** Opening Source document block **

Difficult choices for HealthCare.gov customers

For Sydney Badeau, an advocate for people with disabilities, affordable insurance through HealthCare.gov made it possible for her to work part-time for two different Wisconsin advocacy groups. In 2026, that has changed.

Badeau calculated that her 2026 premium would cost her around $450 a month — more than she could afford. She told the Wisconsin Examiner she was able to shift her work arrangement, taking a full-time position with one of her employers, The Arc Wisconsin, which now provides her health benefits, while remaining as a part-timer for her other employer, People First Wisconsin.

Most health plans sold at HealthCare.gov are classified Gold, Silver or Bronze based on a combination of their coverage, premium cost and the out-of-pocket costs that patients incur.

Nancy Peske, a Milwaukee-area freelance writer, editor and consultant, said she has always purchased a bronze plan with a $7,500 deductible. Thanks to the enhanced subsidy, her insurance cost her $370 a month in 2025, she said, instead of about $900 a month.

For 2026, her premium has risen to $1,164 a month — with no subsidy any more.

Peske has stopped contributing to her retirement account. “It will probably push back retirement for a couple of years for me,” she said.

Amanda Sherman, a Mequon real estate broker’s assistant, purchased a mid-level Silver plan in 2025 with a $7,500 deductible. Enhanced subsidies reduced her monthly premium by about $250, to $222 a month.

The health plan also helped cover some expensive medications for her complex autoimmune disorder, Sherman said.

** Closing Source document block **

**Actions to take**
**a)** Name each person the article on HealthCare.gov customers describes as buying or having bought insurance through HealthCare.gov.
**b)** Carry on the article on HealthCare.gov customers from its final sentence.
The items that follow are separate material and have nothing to do with the article on HealthCare.gov customers.

** Opening Data for analysis block **

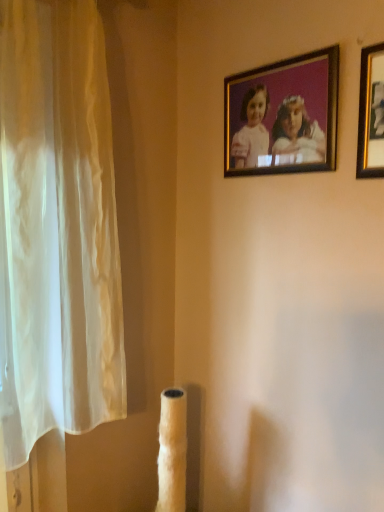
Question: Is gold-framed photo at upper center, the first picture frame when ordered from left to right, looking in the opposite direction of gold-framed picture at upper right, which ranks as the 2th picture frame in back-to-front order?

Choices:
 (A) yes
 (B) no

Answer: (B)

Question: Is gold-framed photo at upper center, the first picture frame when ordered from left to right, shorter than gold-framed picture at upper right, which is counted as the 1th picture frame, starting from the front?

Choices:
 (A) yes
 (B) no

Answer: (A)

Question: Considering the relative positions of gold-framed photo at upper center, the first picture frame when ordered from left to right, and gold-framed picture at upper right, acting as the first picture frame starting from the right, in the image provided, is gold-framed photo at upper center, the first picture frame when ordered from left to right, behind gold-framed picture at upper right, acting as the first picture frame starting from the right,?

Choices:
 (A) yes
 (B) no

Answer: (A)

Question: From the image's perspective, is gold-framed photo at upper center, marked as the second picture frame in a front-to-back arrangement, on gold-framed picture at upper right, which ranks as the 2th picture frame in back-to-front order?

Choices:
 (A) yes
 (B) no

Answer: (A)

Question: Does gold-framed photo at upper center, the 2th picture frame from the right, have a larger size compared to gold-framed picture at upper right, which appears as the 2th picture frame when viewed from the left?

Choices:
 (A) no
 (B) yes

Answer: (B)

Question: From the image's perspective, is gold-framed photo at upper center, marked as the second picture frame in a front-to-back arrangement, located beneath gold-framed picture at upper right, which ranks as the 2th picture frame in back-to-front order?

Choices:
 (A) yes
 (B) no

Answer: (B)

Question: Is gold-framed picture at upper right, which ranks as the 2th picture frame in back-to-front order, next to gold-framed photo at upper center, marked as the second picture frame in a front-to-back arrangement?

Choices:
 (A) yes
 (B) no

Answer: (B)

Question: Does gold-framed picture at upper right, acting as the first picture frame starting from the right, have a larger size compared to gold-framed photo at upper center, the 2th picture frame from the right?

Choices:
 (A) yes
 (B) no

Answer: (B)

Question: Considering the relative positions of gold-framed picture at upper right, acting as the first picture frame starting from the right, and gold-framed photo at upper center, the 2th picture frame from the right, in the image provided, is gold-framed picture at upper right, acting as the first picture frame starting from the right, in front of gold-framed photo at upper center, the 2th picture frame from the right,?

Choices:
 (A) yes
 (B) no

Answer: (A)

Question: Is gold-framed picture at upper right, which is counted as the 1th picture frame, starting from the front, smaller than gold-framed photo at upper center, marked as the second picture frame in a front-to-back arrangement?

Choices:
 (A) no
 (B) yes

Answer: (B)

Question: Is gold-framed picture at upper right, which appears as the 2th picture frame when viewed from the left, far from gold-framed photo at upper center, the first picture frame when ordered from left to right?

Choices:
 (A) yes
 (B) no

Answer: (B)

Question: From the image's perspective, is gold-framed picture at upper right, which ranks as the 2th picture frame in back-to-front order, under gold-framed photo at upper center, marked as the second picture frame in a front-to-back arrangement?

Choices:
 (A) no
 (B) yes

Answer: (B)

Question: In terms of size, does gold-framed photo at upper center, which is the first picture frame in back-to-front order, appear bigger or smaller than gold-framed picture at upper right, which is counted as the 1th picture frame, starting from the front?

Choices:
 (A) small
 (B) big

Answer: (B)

** Closing Data for analysis block **
** Opening Data for analysis block **

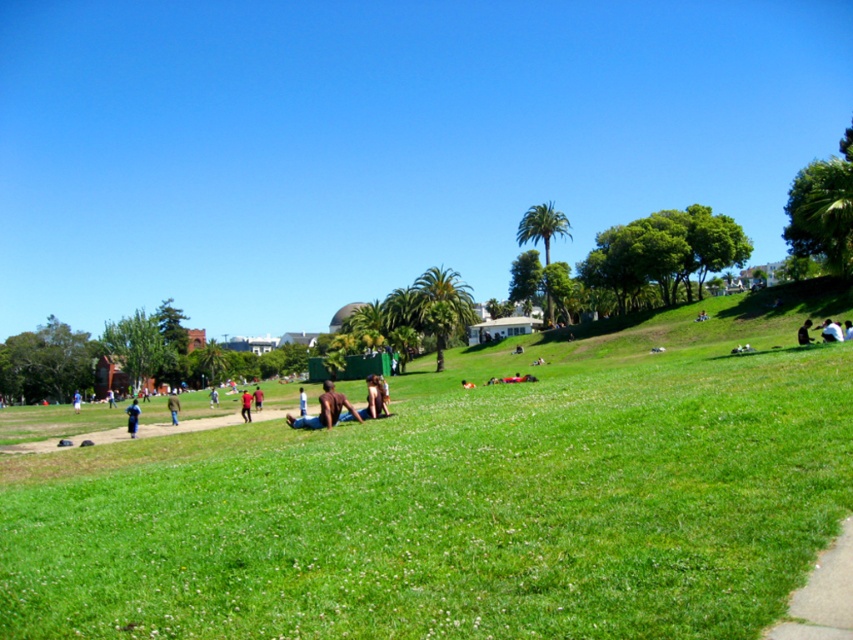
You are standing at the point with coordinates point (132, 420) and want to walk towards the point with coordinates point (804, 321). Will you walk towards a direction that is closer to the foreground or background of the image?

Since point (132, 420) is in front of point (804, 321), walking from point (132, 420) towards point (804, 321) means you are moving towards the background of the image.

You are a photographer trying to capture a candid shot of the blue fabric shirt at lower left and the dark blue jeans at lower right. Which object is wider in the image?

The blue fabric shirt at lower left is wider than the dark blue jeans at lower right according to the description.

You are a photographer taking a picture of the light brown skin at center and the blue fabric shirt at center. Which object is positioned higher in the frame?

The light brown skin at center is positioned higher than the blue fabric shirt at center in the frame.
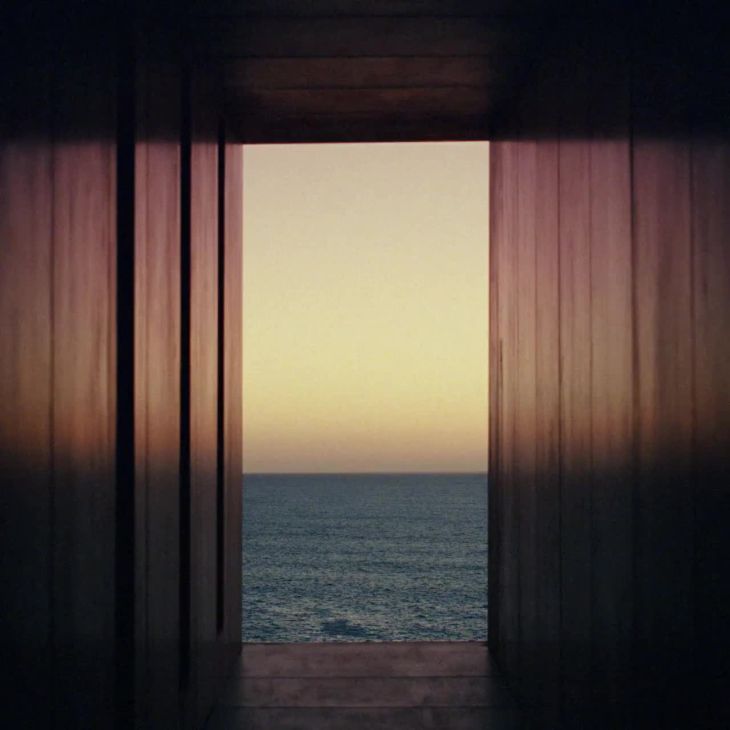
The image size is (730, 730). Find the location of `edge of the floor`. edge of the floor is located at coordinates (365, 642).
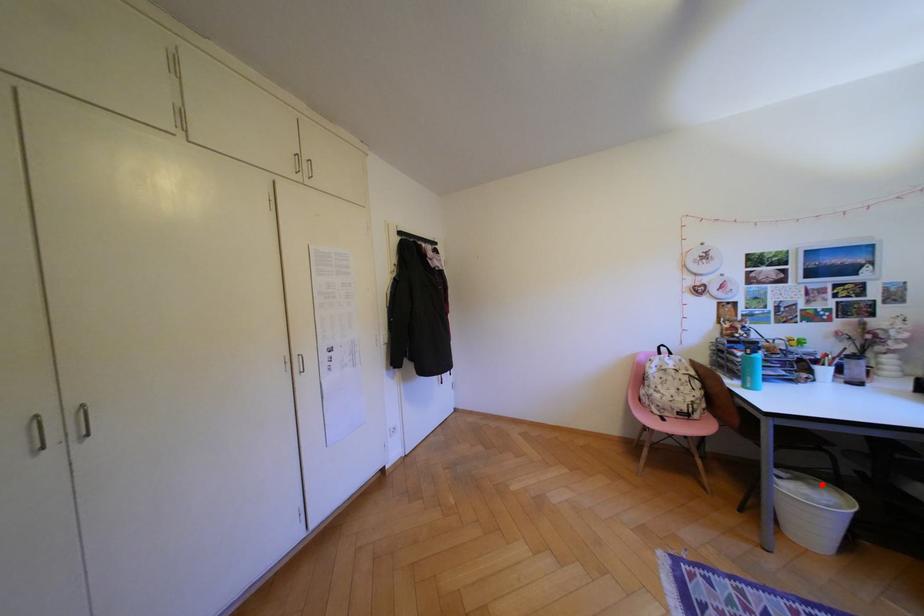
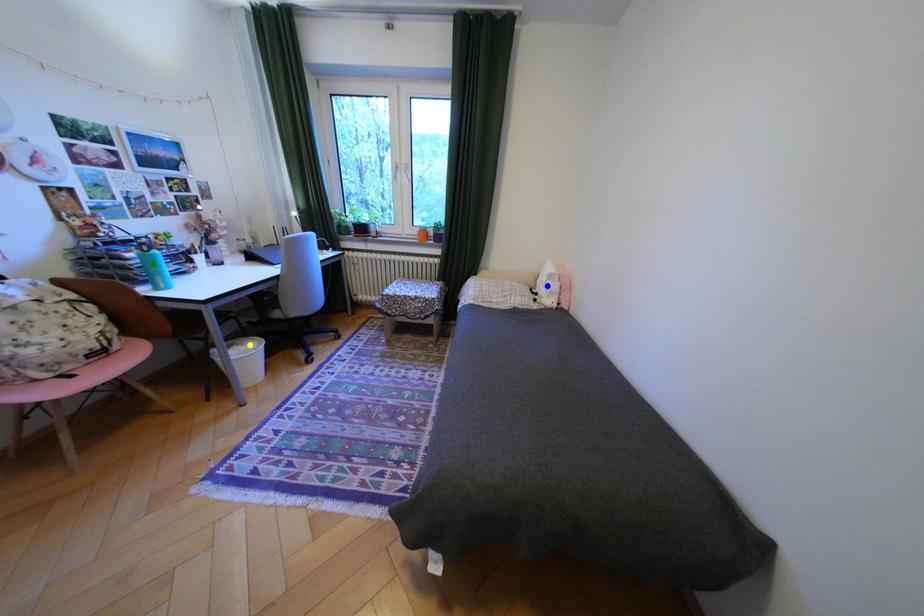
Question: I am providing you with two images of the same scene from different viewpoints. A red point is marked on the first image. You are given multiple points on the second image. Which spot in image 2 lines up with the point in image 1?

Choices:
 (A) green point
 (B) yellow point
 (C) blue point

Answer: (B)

** Closing Data for analysis block **

**Responses by task**
**a)** Sydney Badeau, Nancy Peske, Amanda Sherman

**b)**
For 2026 she wound up with a Bronze plan that has a $9,500 deductible. Although she no longer has an enhanced subsidy, she does qualify for a smaller subsidy that still exists, of about $185 dollars — lowering her premium that would have been $538 a month to $353 a month — $120 more than she was paying in 2025.

When she went to enroll for 2026, Sherman’s previous insurer had left the HealthCare.gov marketplace where she lived. In picking a replacement plan, she said, she found herself having to choose between an option with better coverage for her medications — or one that included the same providers and specialists she had grown to trust.

Making that choice was a struggle, but keeping that care team was important, she decided. “I feel like that’s invaluable,” Sherman said.

Enrollment could fall off further

Charles Gaba (Courtesy photo)

Nationally and in Wisconsin, the total HealthCare.gov enrollment numbers could still shrink further, according to Charles Gaba, an independent researcher who monitors enrollment and coverage under the Affordable Care Act.

In addition to monitoring open enrollment data at his website, acasignups.net, Gaba regularly posts information on a number of other data points. One of those is “effectuated enrollment” — active coverage for which the person enrolling has paid the monthly premium. Effectuated enrollment data lags by several months.

In a post Jan. 29, Gaba wrote that “it’s important to remember that up to 10 MILLION of the [approximately] 19.6M enrollees who re-enrolled did so by passively auto-renewing, which means millions of them received massive sticker shock when they received their January invoice.”

Gaba told the Wisconsin Examiner that for Wisconsin — which uses the federal HealthCare.gov marketplace rather than standing up its own state marketplace — the first batch of effectuated enrollment data might not be available until July at the earliest.

In the Jan. 29 post, however, Gaba wrote that in states with their own marketplaces, “at least a half-dozen of the state-based exchanges have warned that they’re already seeing much higher cancellations than they usually do, and that they expect this trend to continue as people are no longer able to keep up with the dramatically higher premium payments.”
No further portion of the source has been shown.